ボクソラ☆クロニクル


「はぁ!? 知らない奴を僕のアリスに連れ込んだのかよ!」

 キョトンと目を丸くして私を見るレオンさんに抗議の声を上げたのは、天然パーマに煤けた白衣姿の男の子だった。

 太もものベルトについた金具にスパナなどの工具が取り付けられている。
『僕のアリス』と言うのは多分、彼らの船【ホワイト・アリス号】のことを指すのだろう。ということは彼はこの船の整備士なのかもしれない。

「勘弁してよ船長ぉ」

 白衣の男の子に、その隣にいた背の低い少年も頬をふくらませて同意を示す。

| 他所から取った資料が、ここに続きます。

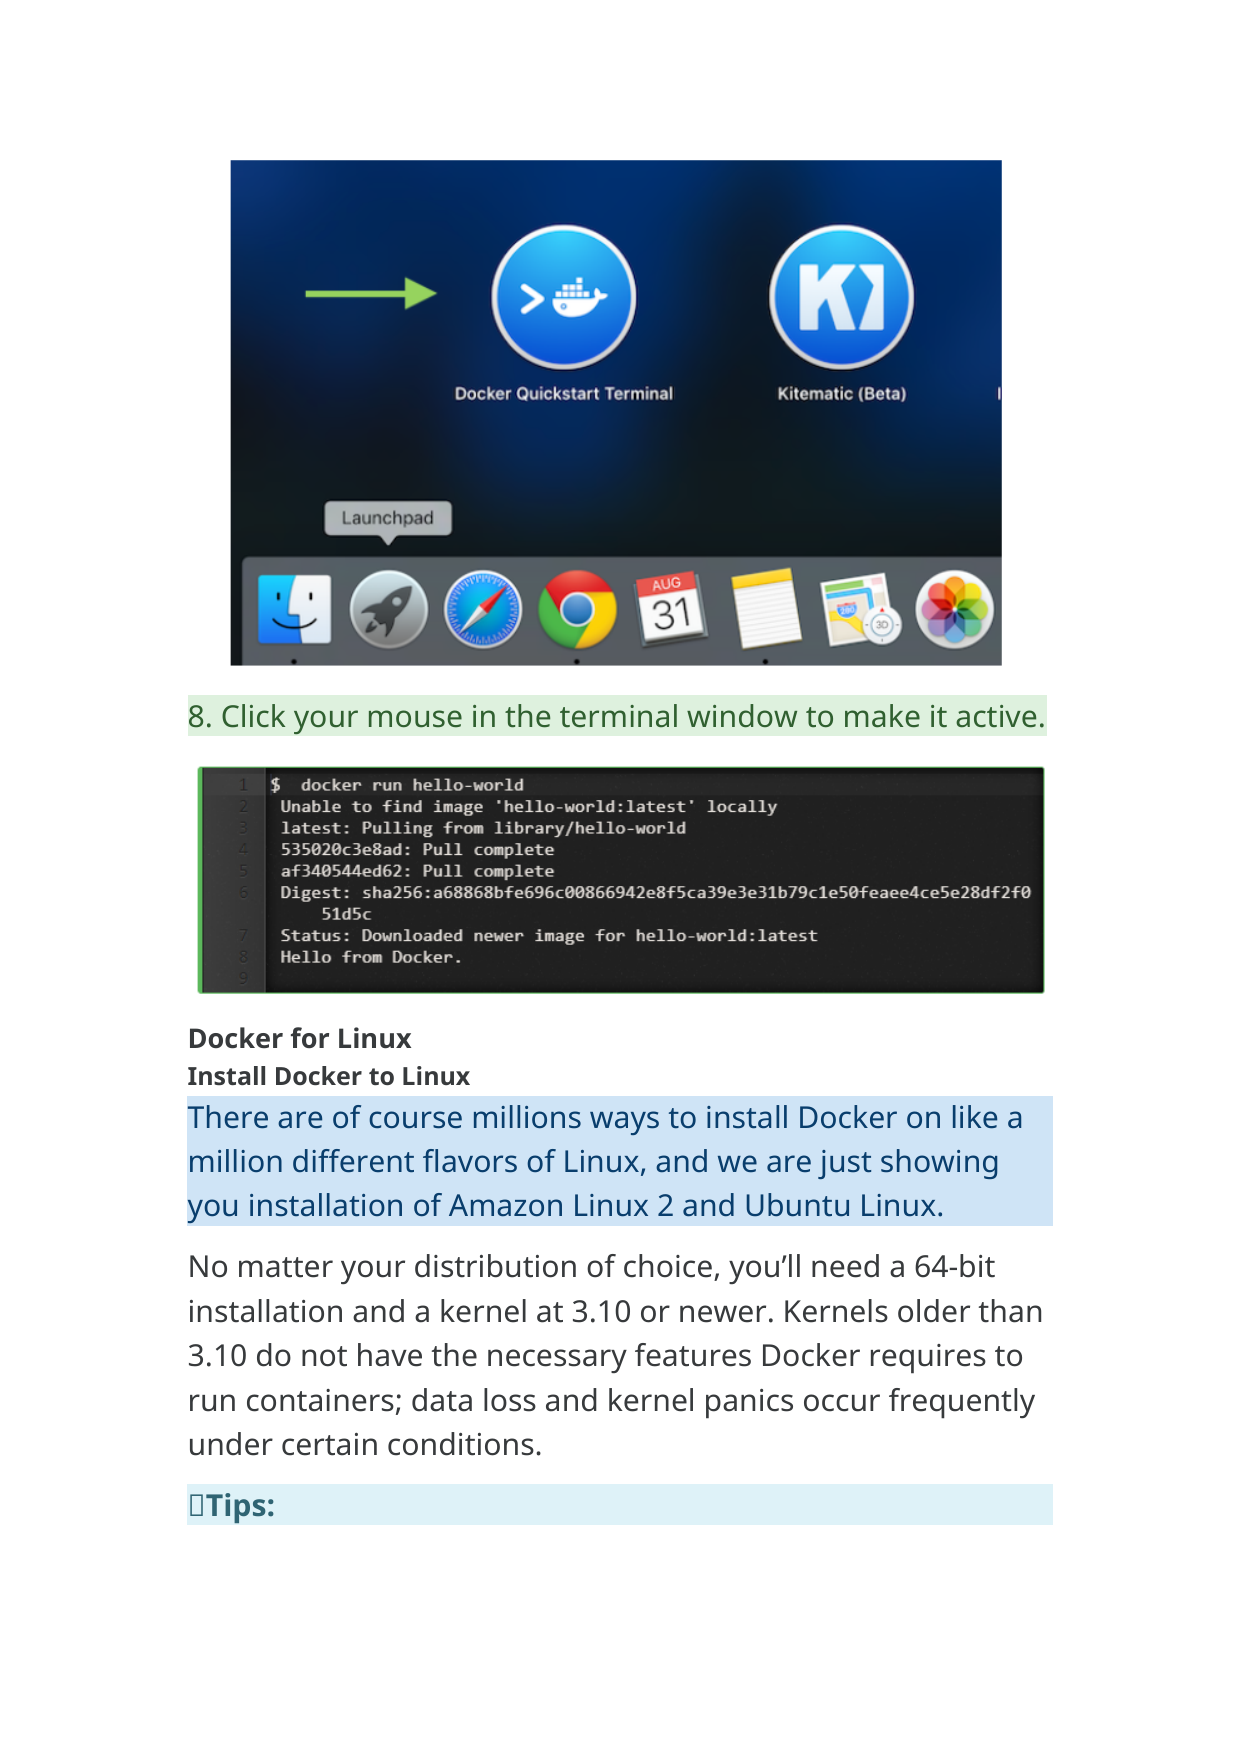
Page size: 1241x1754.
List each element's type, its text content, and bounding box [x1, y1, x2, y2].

subtitle Install Docker to Linux [187, 1059, 1053, 1093]
text 💡Tips: [187, 1484, 1053, 1525]
picture [187, 756, 1053, 1001]
picture [187, 150, 1032, 677]
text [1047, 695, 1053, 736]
text There are of course millions ways to install Docker on like a million different flavors of Linux, and we are just showing you installation of Amazon Linux 2 and Ubuntu Linux. [187, 1096, 1053, 1226]
subtitle Docker for Linux [187, 1019, 1053, 1056]
text No matter your distribution of choice, you’ll need a 64-bit installation and a kernel at 3.10 or newer. Kernels older than 3.10 do not have the necessary features Docker requires to run containers; data loss and kernel panics occur frequently under certain conditions. [187, 1246, 1053, 1464]
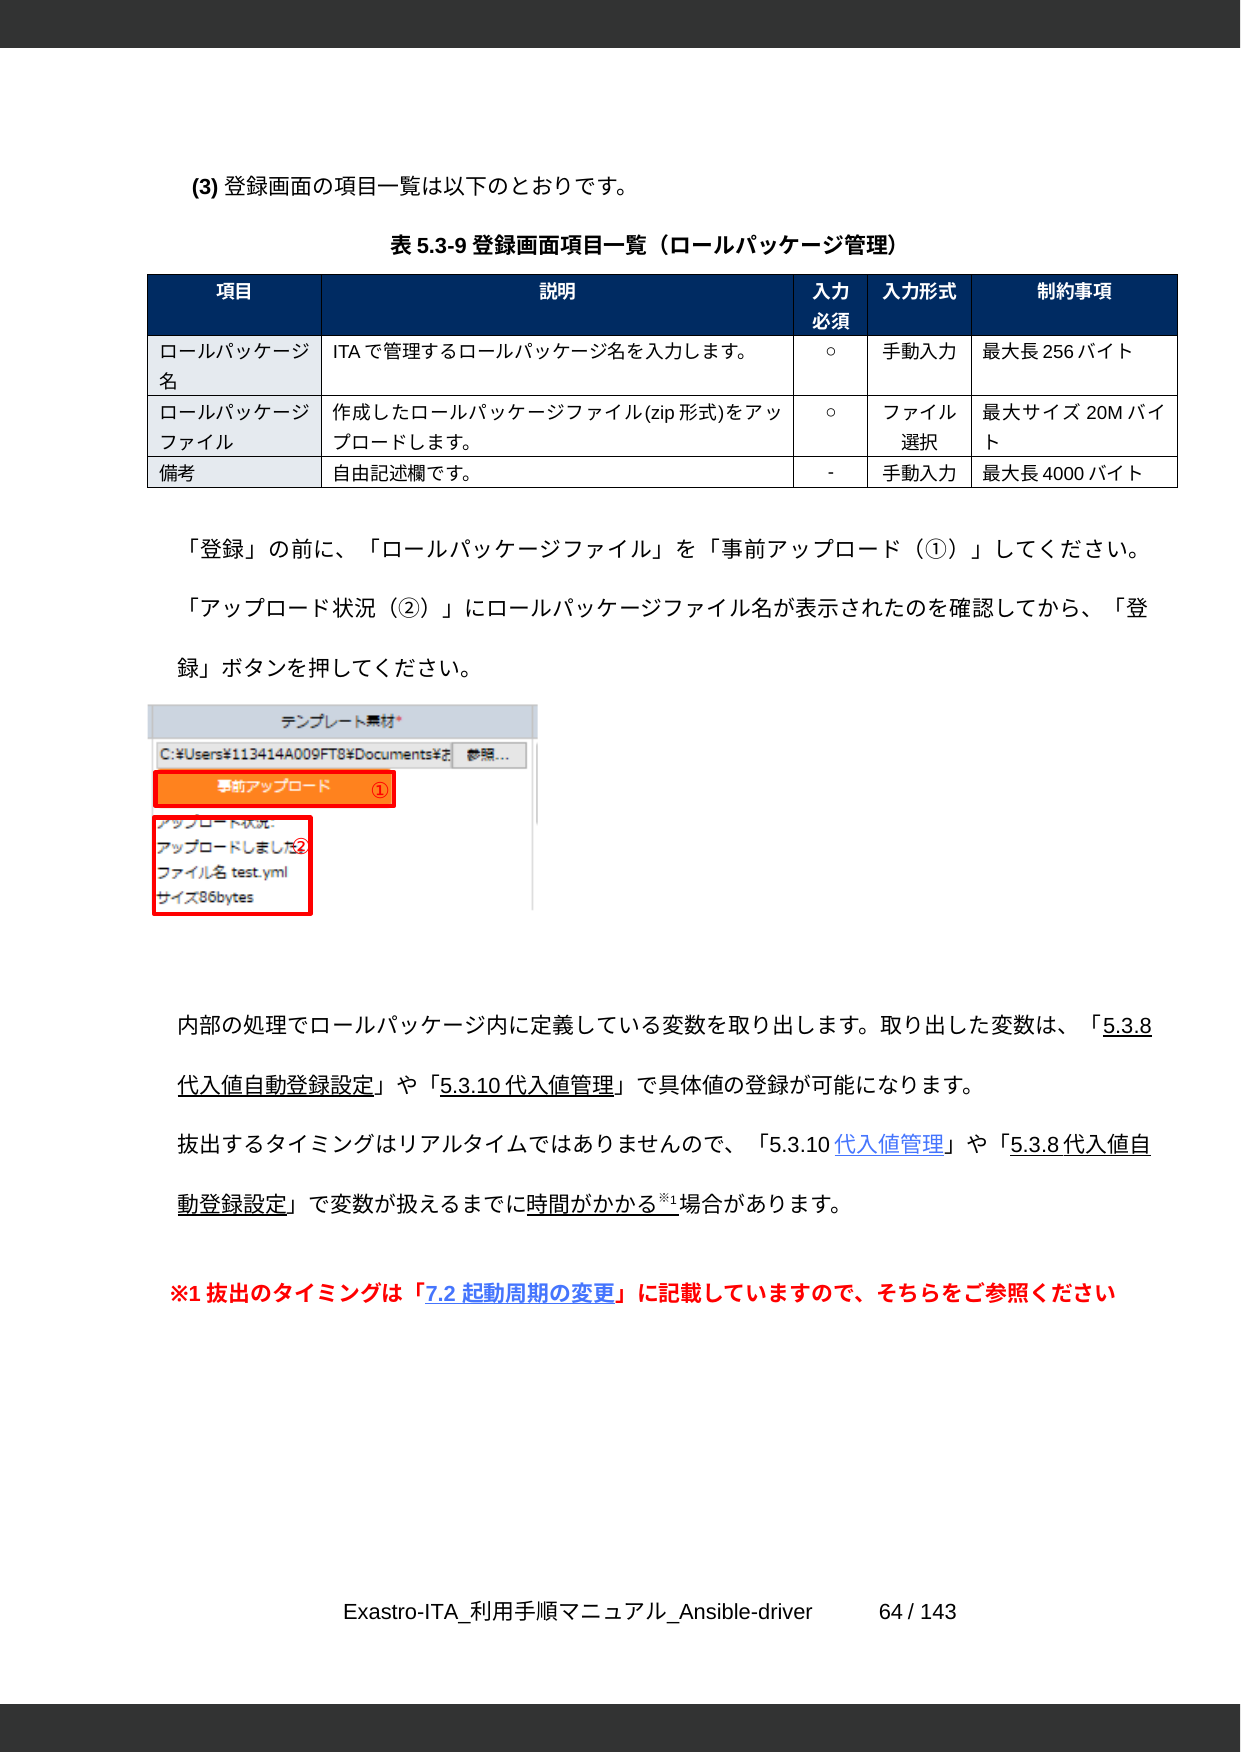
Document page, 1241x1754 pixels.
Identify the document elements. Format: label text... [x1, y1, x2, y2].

table_header 制約事項 [972, 275, 1177, 335]
table_header 入力 必須 [794, 275, 867, 335]
table_cell ロールパッケージファイル [148, 396, 321, 456]
table_cell ○ [794, 336, 867, 395]
text (3) 登録画面の項目一覧は以下のとおりです。 [148, 155, 1152, 214]
table_cell ITAで管理するロールパッケージ名を入力します。 [322, 336, 793, 395]
picture [147, 696, 538, 929]
table_cell ○ [794, 396, 867, 456]
table_header 説明 [322, 275, 793, 335]
table_cell 最大長256バイト [972, 336, 1177, 395]
table_cell 作成したロールパッケージファイル(zip形式)をアップロードします。 [322, 396, 793, 456]
table_cell - [794, 457, 867, 487]
table_cell 手動入力 [868, 336, 971, 395]
text ※1 抜出のタイミングは「7.2 起動周期の変更」に記載していますので、そちらをご参照ください [148, 1262, 1152, 1322]
table_header 入力形式 [868, 275, 971, 335]
table_cell 手動入力 [868, 457, 971, 487]
table_cell 最大サイズ20Mバイト [972, 396, 1177, 456]
text 「登録」の前に、「ロールパッケージファイル」を「事前アップロード（①）」してください。「アップロード状況（②）」にロールパッケージファイル名が表示されたのを確認してから、「登録」ボタンを押してください。 [177, 518, 1152, 696]
table_header 項目 [148, 275, 321, 335]
table_cell ロールパッケージ名 [148, 336, 321, 395]
table_cell 備考 [148, 457, 321, 487]
table_cell 最大長4000バイト [972, 457, 1177, 487]
picture [0, 0, 1241, 48]
text 抜出するタイミングはリアルタイムではありませんので、「5.3.10代入値管理」や「5.3.8代入値自動登録設定」で変数が扱えるまでに時間がかかる※1場合があります。 [177, 1113, 1152, 1233]
text 表 5.3-9 登録画面項目一覧（ロールパッケージ管理） [148, 214, 1152, 274]
text 内部の処理でロールパッケージ内に定義している変数を取り出します。取り出した変数は、「5.3.8代入値自動登録設定」や「5.3.10代入値管理」で具体値の登録が可能になります。 [177, 994, 1152, 1113]
picture [0, 1704, 1241, 1752]
table_cell ファイル選択 [868, 396, 971, 456]
table_cell 自由記述欄です。 [322, 457, 793, 487]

背の低い少年にギロっと大きな目で睨まれて、私はたまらず体を跳ねさせながら勢いよく頭を下げた。

「え、えっと! わた、ボク! ニーナって言います。さっき酒場で人を探していたところヴォーパル・ソードの1人に斬られそうになって……そこをレオンさんに助けてもらいました!」
「あのまま酒場に放置していてもこのチビ助、殺されちまいそうだろ? そうなると目覚めが悪いから連れてきた」
「連れてきたって……」

 レオンさんの言葉に背の低い男の子が嫌そうな顔をする。

 突然知らない人間が自分たちの船に乗ってるんだから当たり前だけど、私はあんまり歓迎されてないみたいだ。
 
「レオンの話は分かりましたが、ニーナくん。君はあの酒場で人を探していたのでしょう? レオンに連れてこられてしまっては、目的が果たせませんよね」

 声をかけてくれたのは、眼鏡をかけた背の高い男性だった。